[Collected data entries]
-- START --
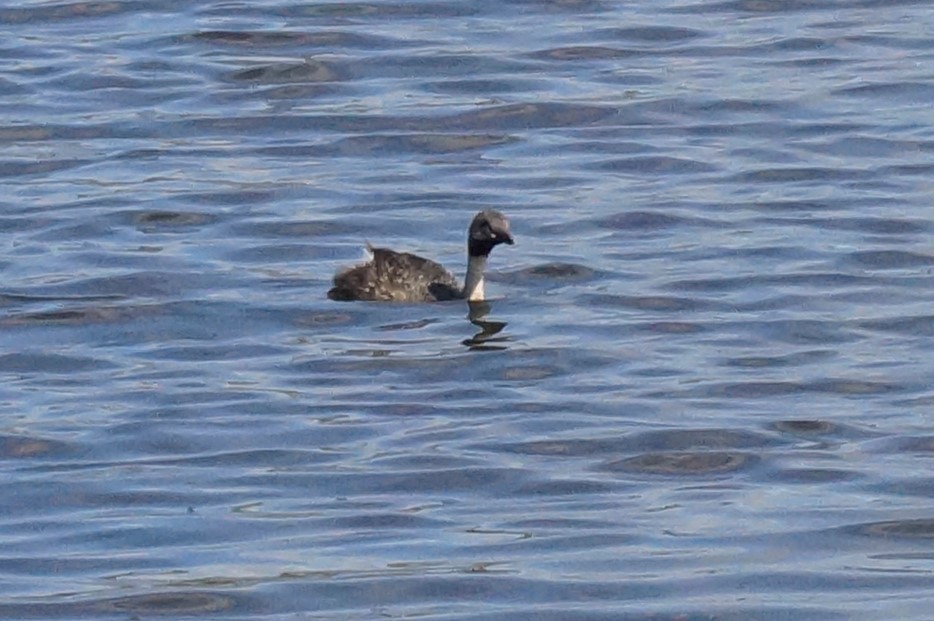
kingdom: Animalia
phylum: Chordata
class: Aves
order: Podicipediformes
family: Podicipedidae
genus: Poliocephalus
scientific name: Poliocephalus poliocephalus
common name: Hoary-headed grebe
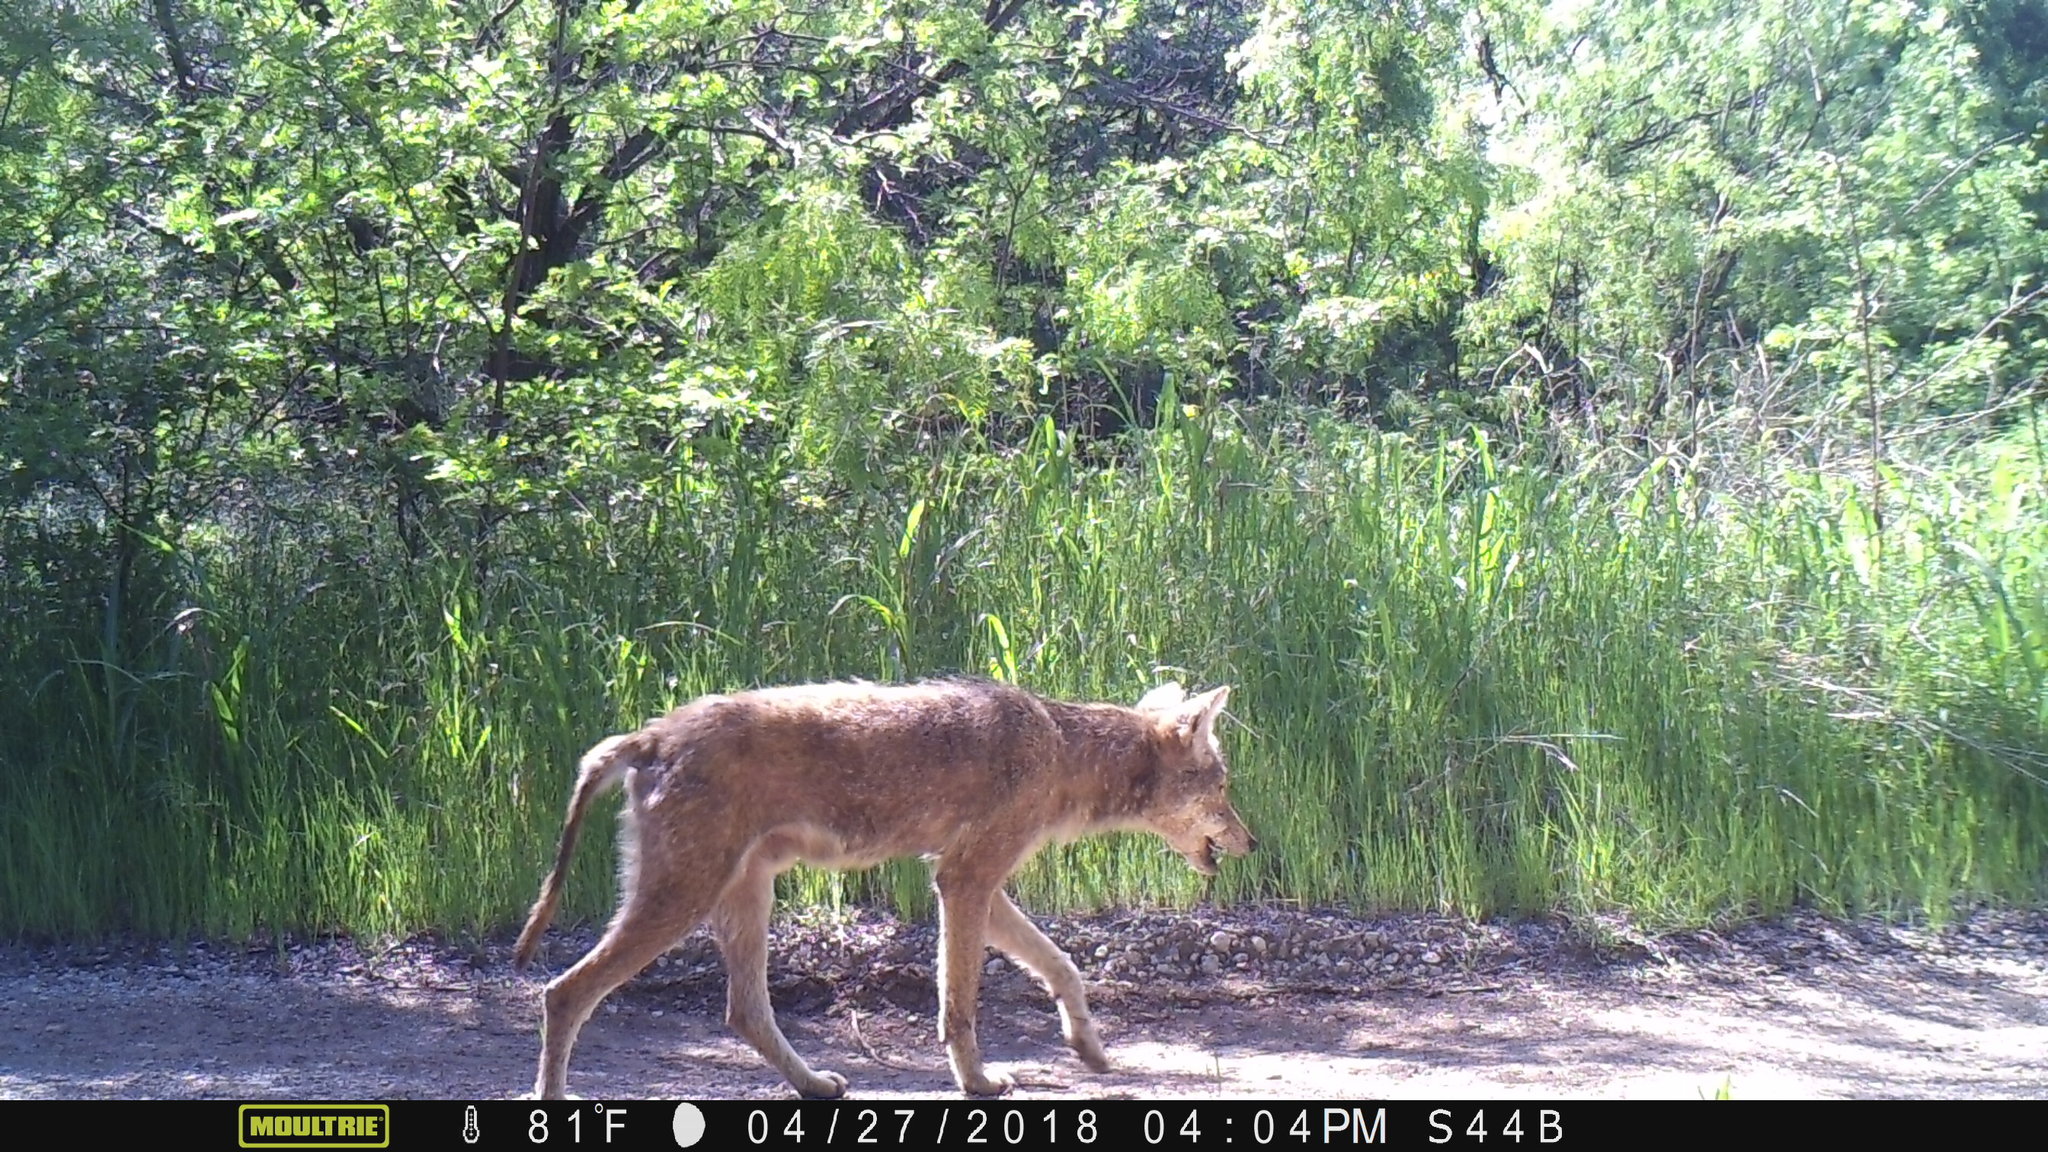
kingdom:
-- END --
• Goal: Retype every line of the data above without changing anything, and leave out the pictures.

• Solution to this task:
kingdom: Animalia
phylum: Chordata
class: Aves
order: Podicipediformes
family: Podicipedidae
genus: Poliocephalus
scientific name: Poliocephalus poliocephalus
common name: Hoary-headed grebe
kingdom:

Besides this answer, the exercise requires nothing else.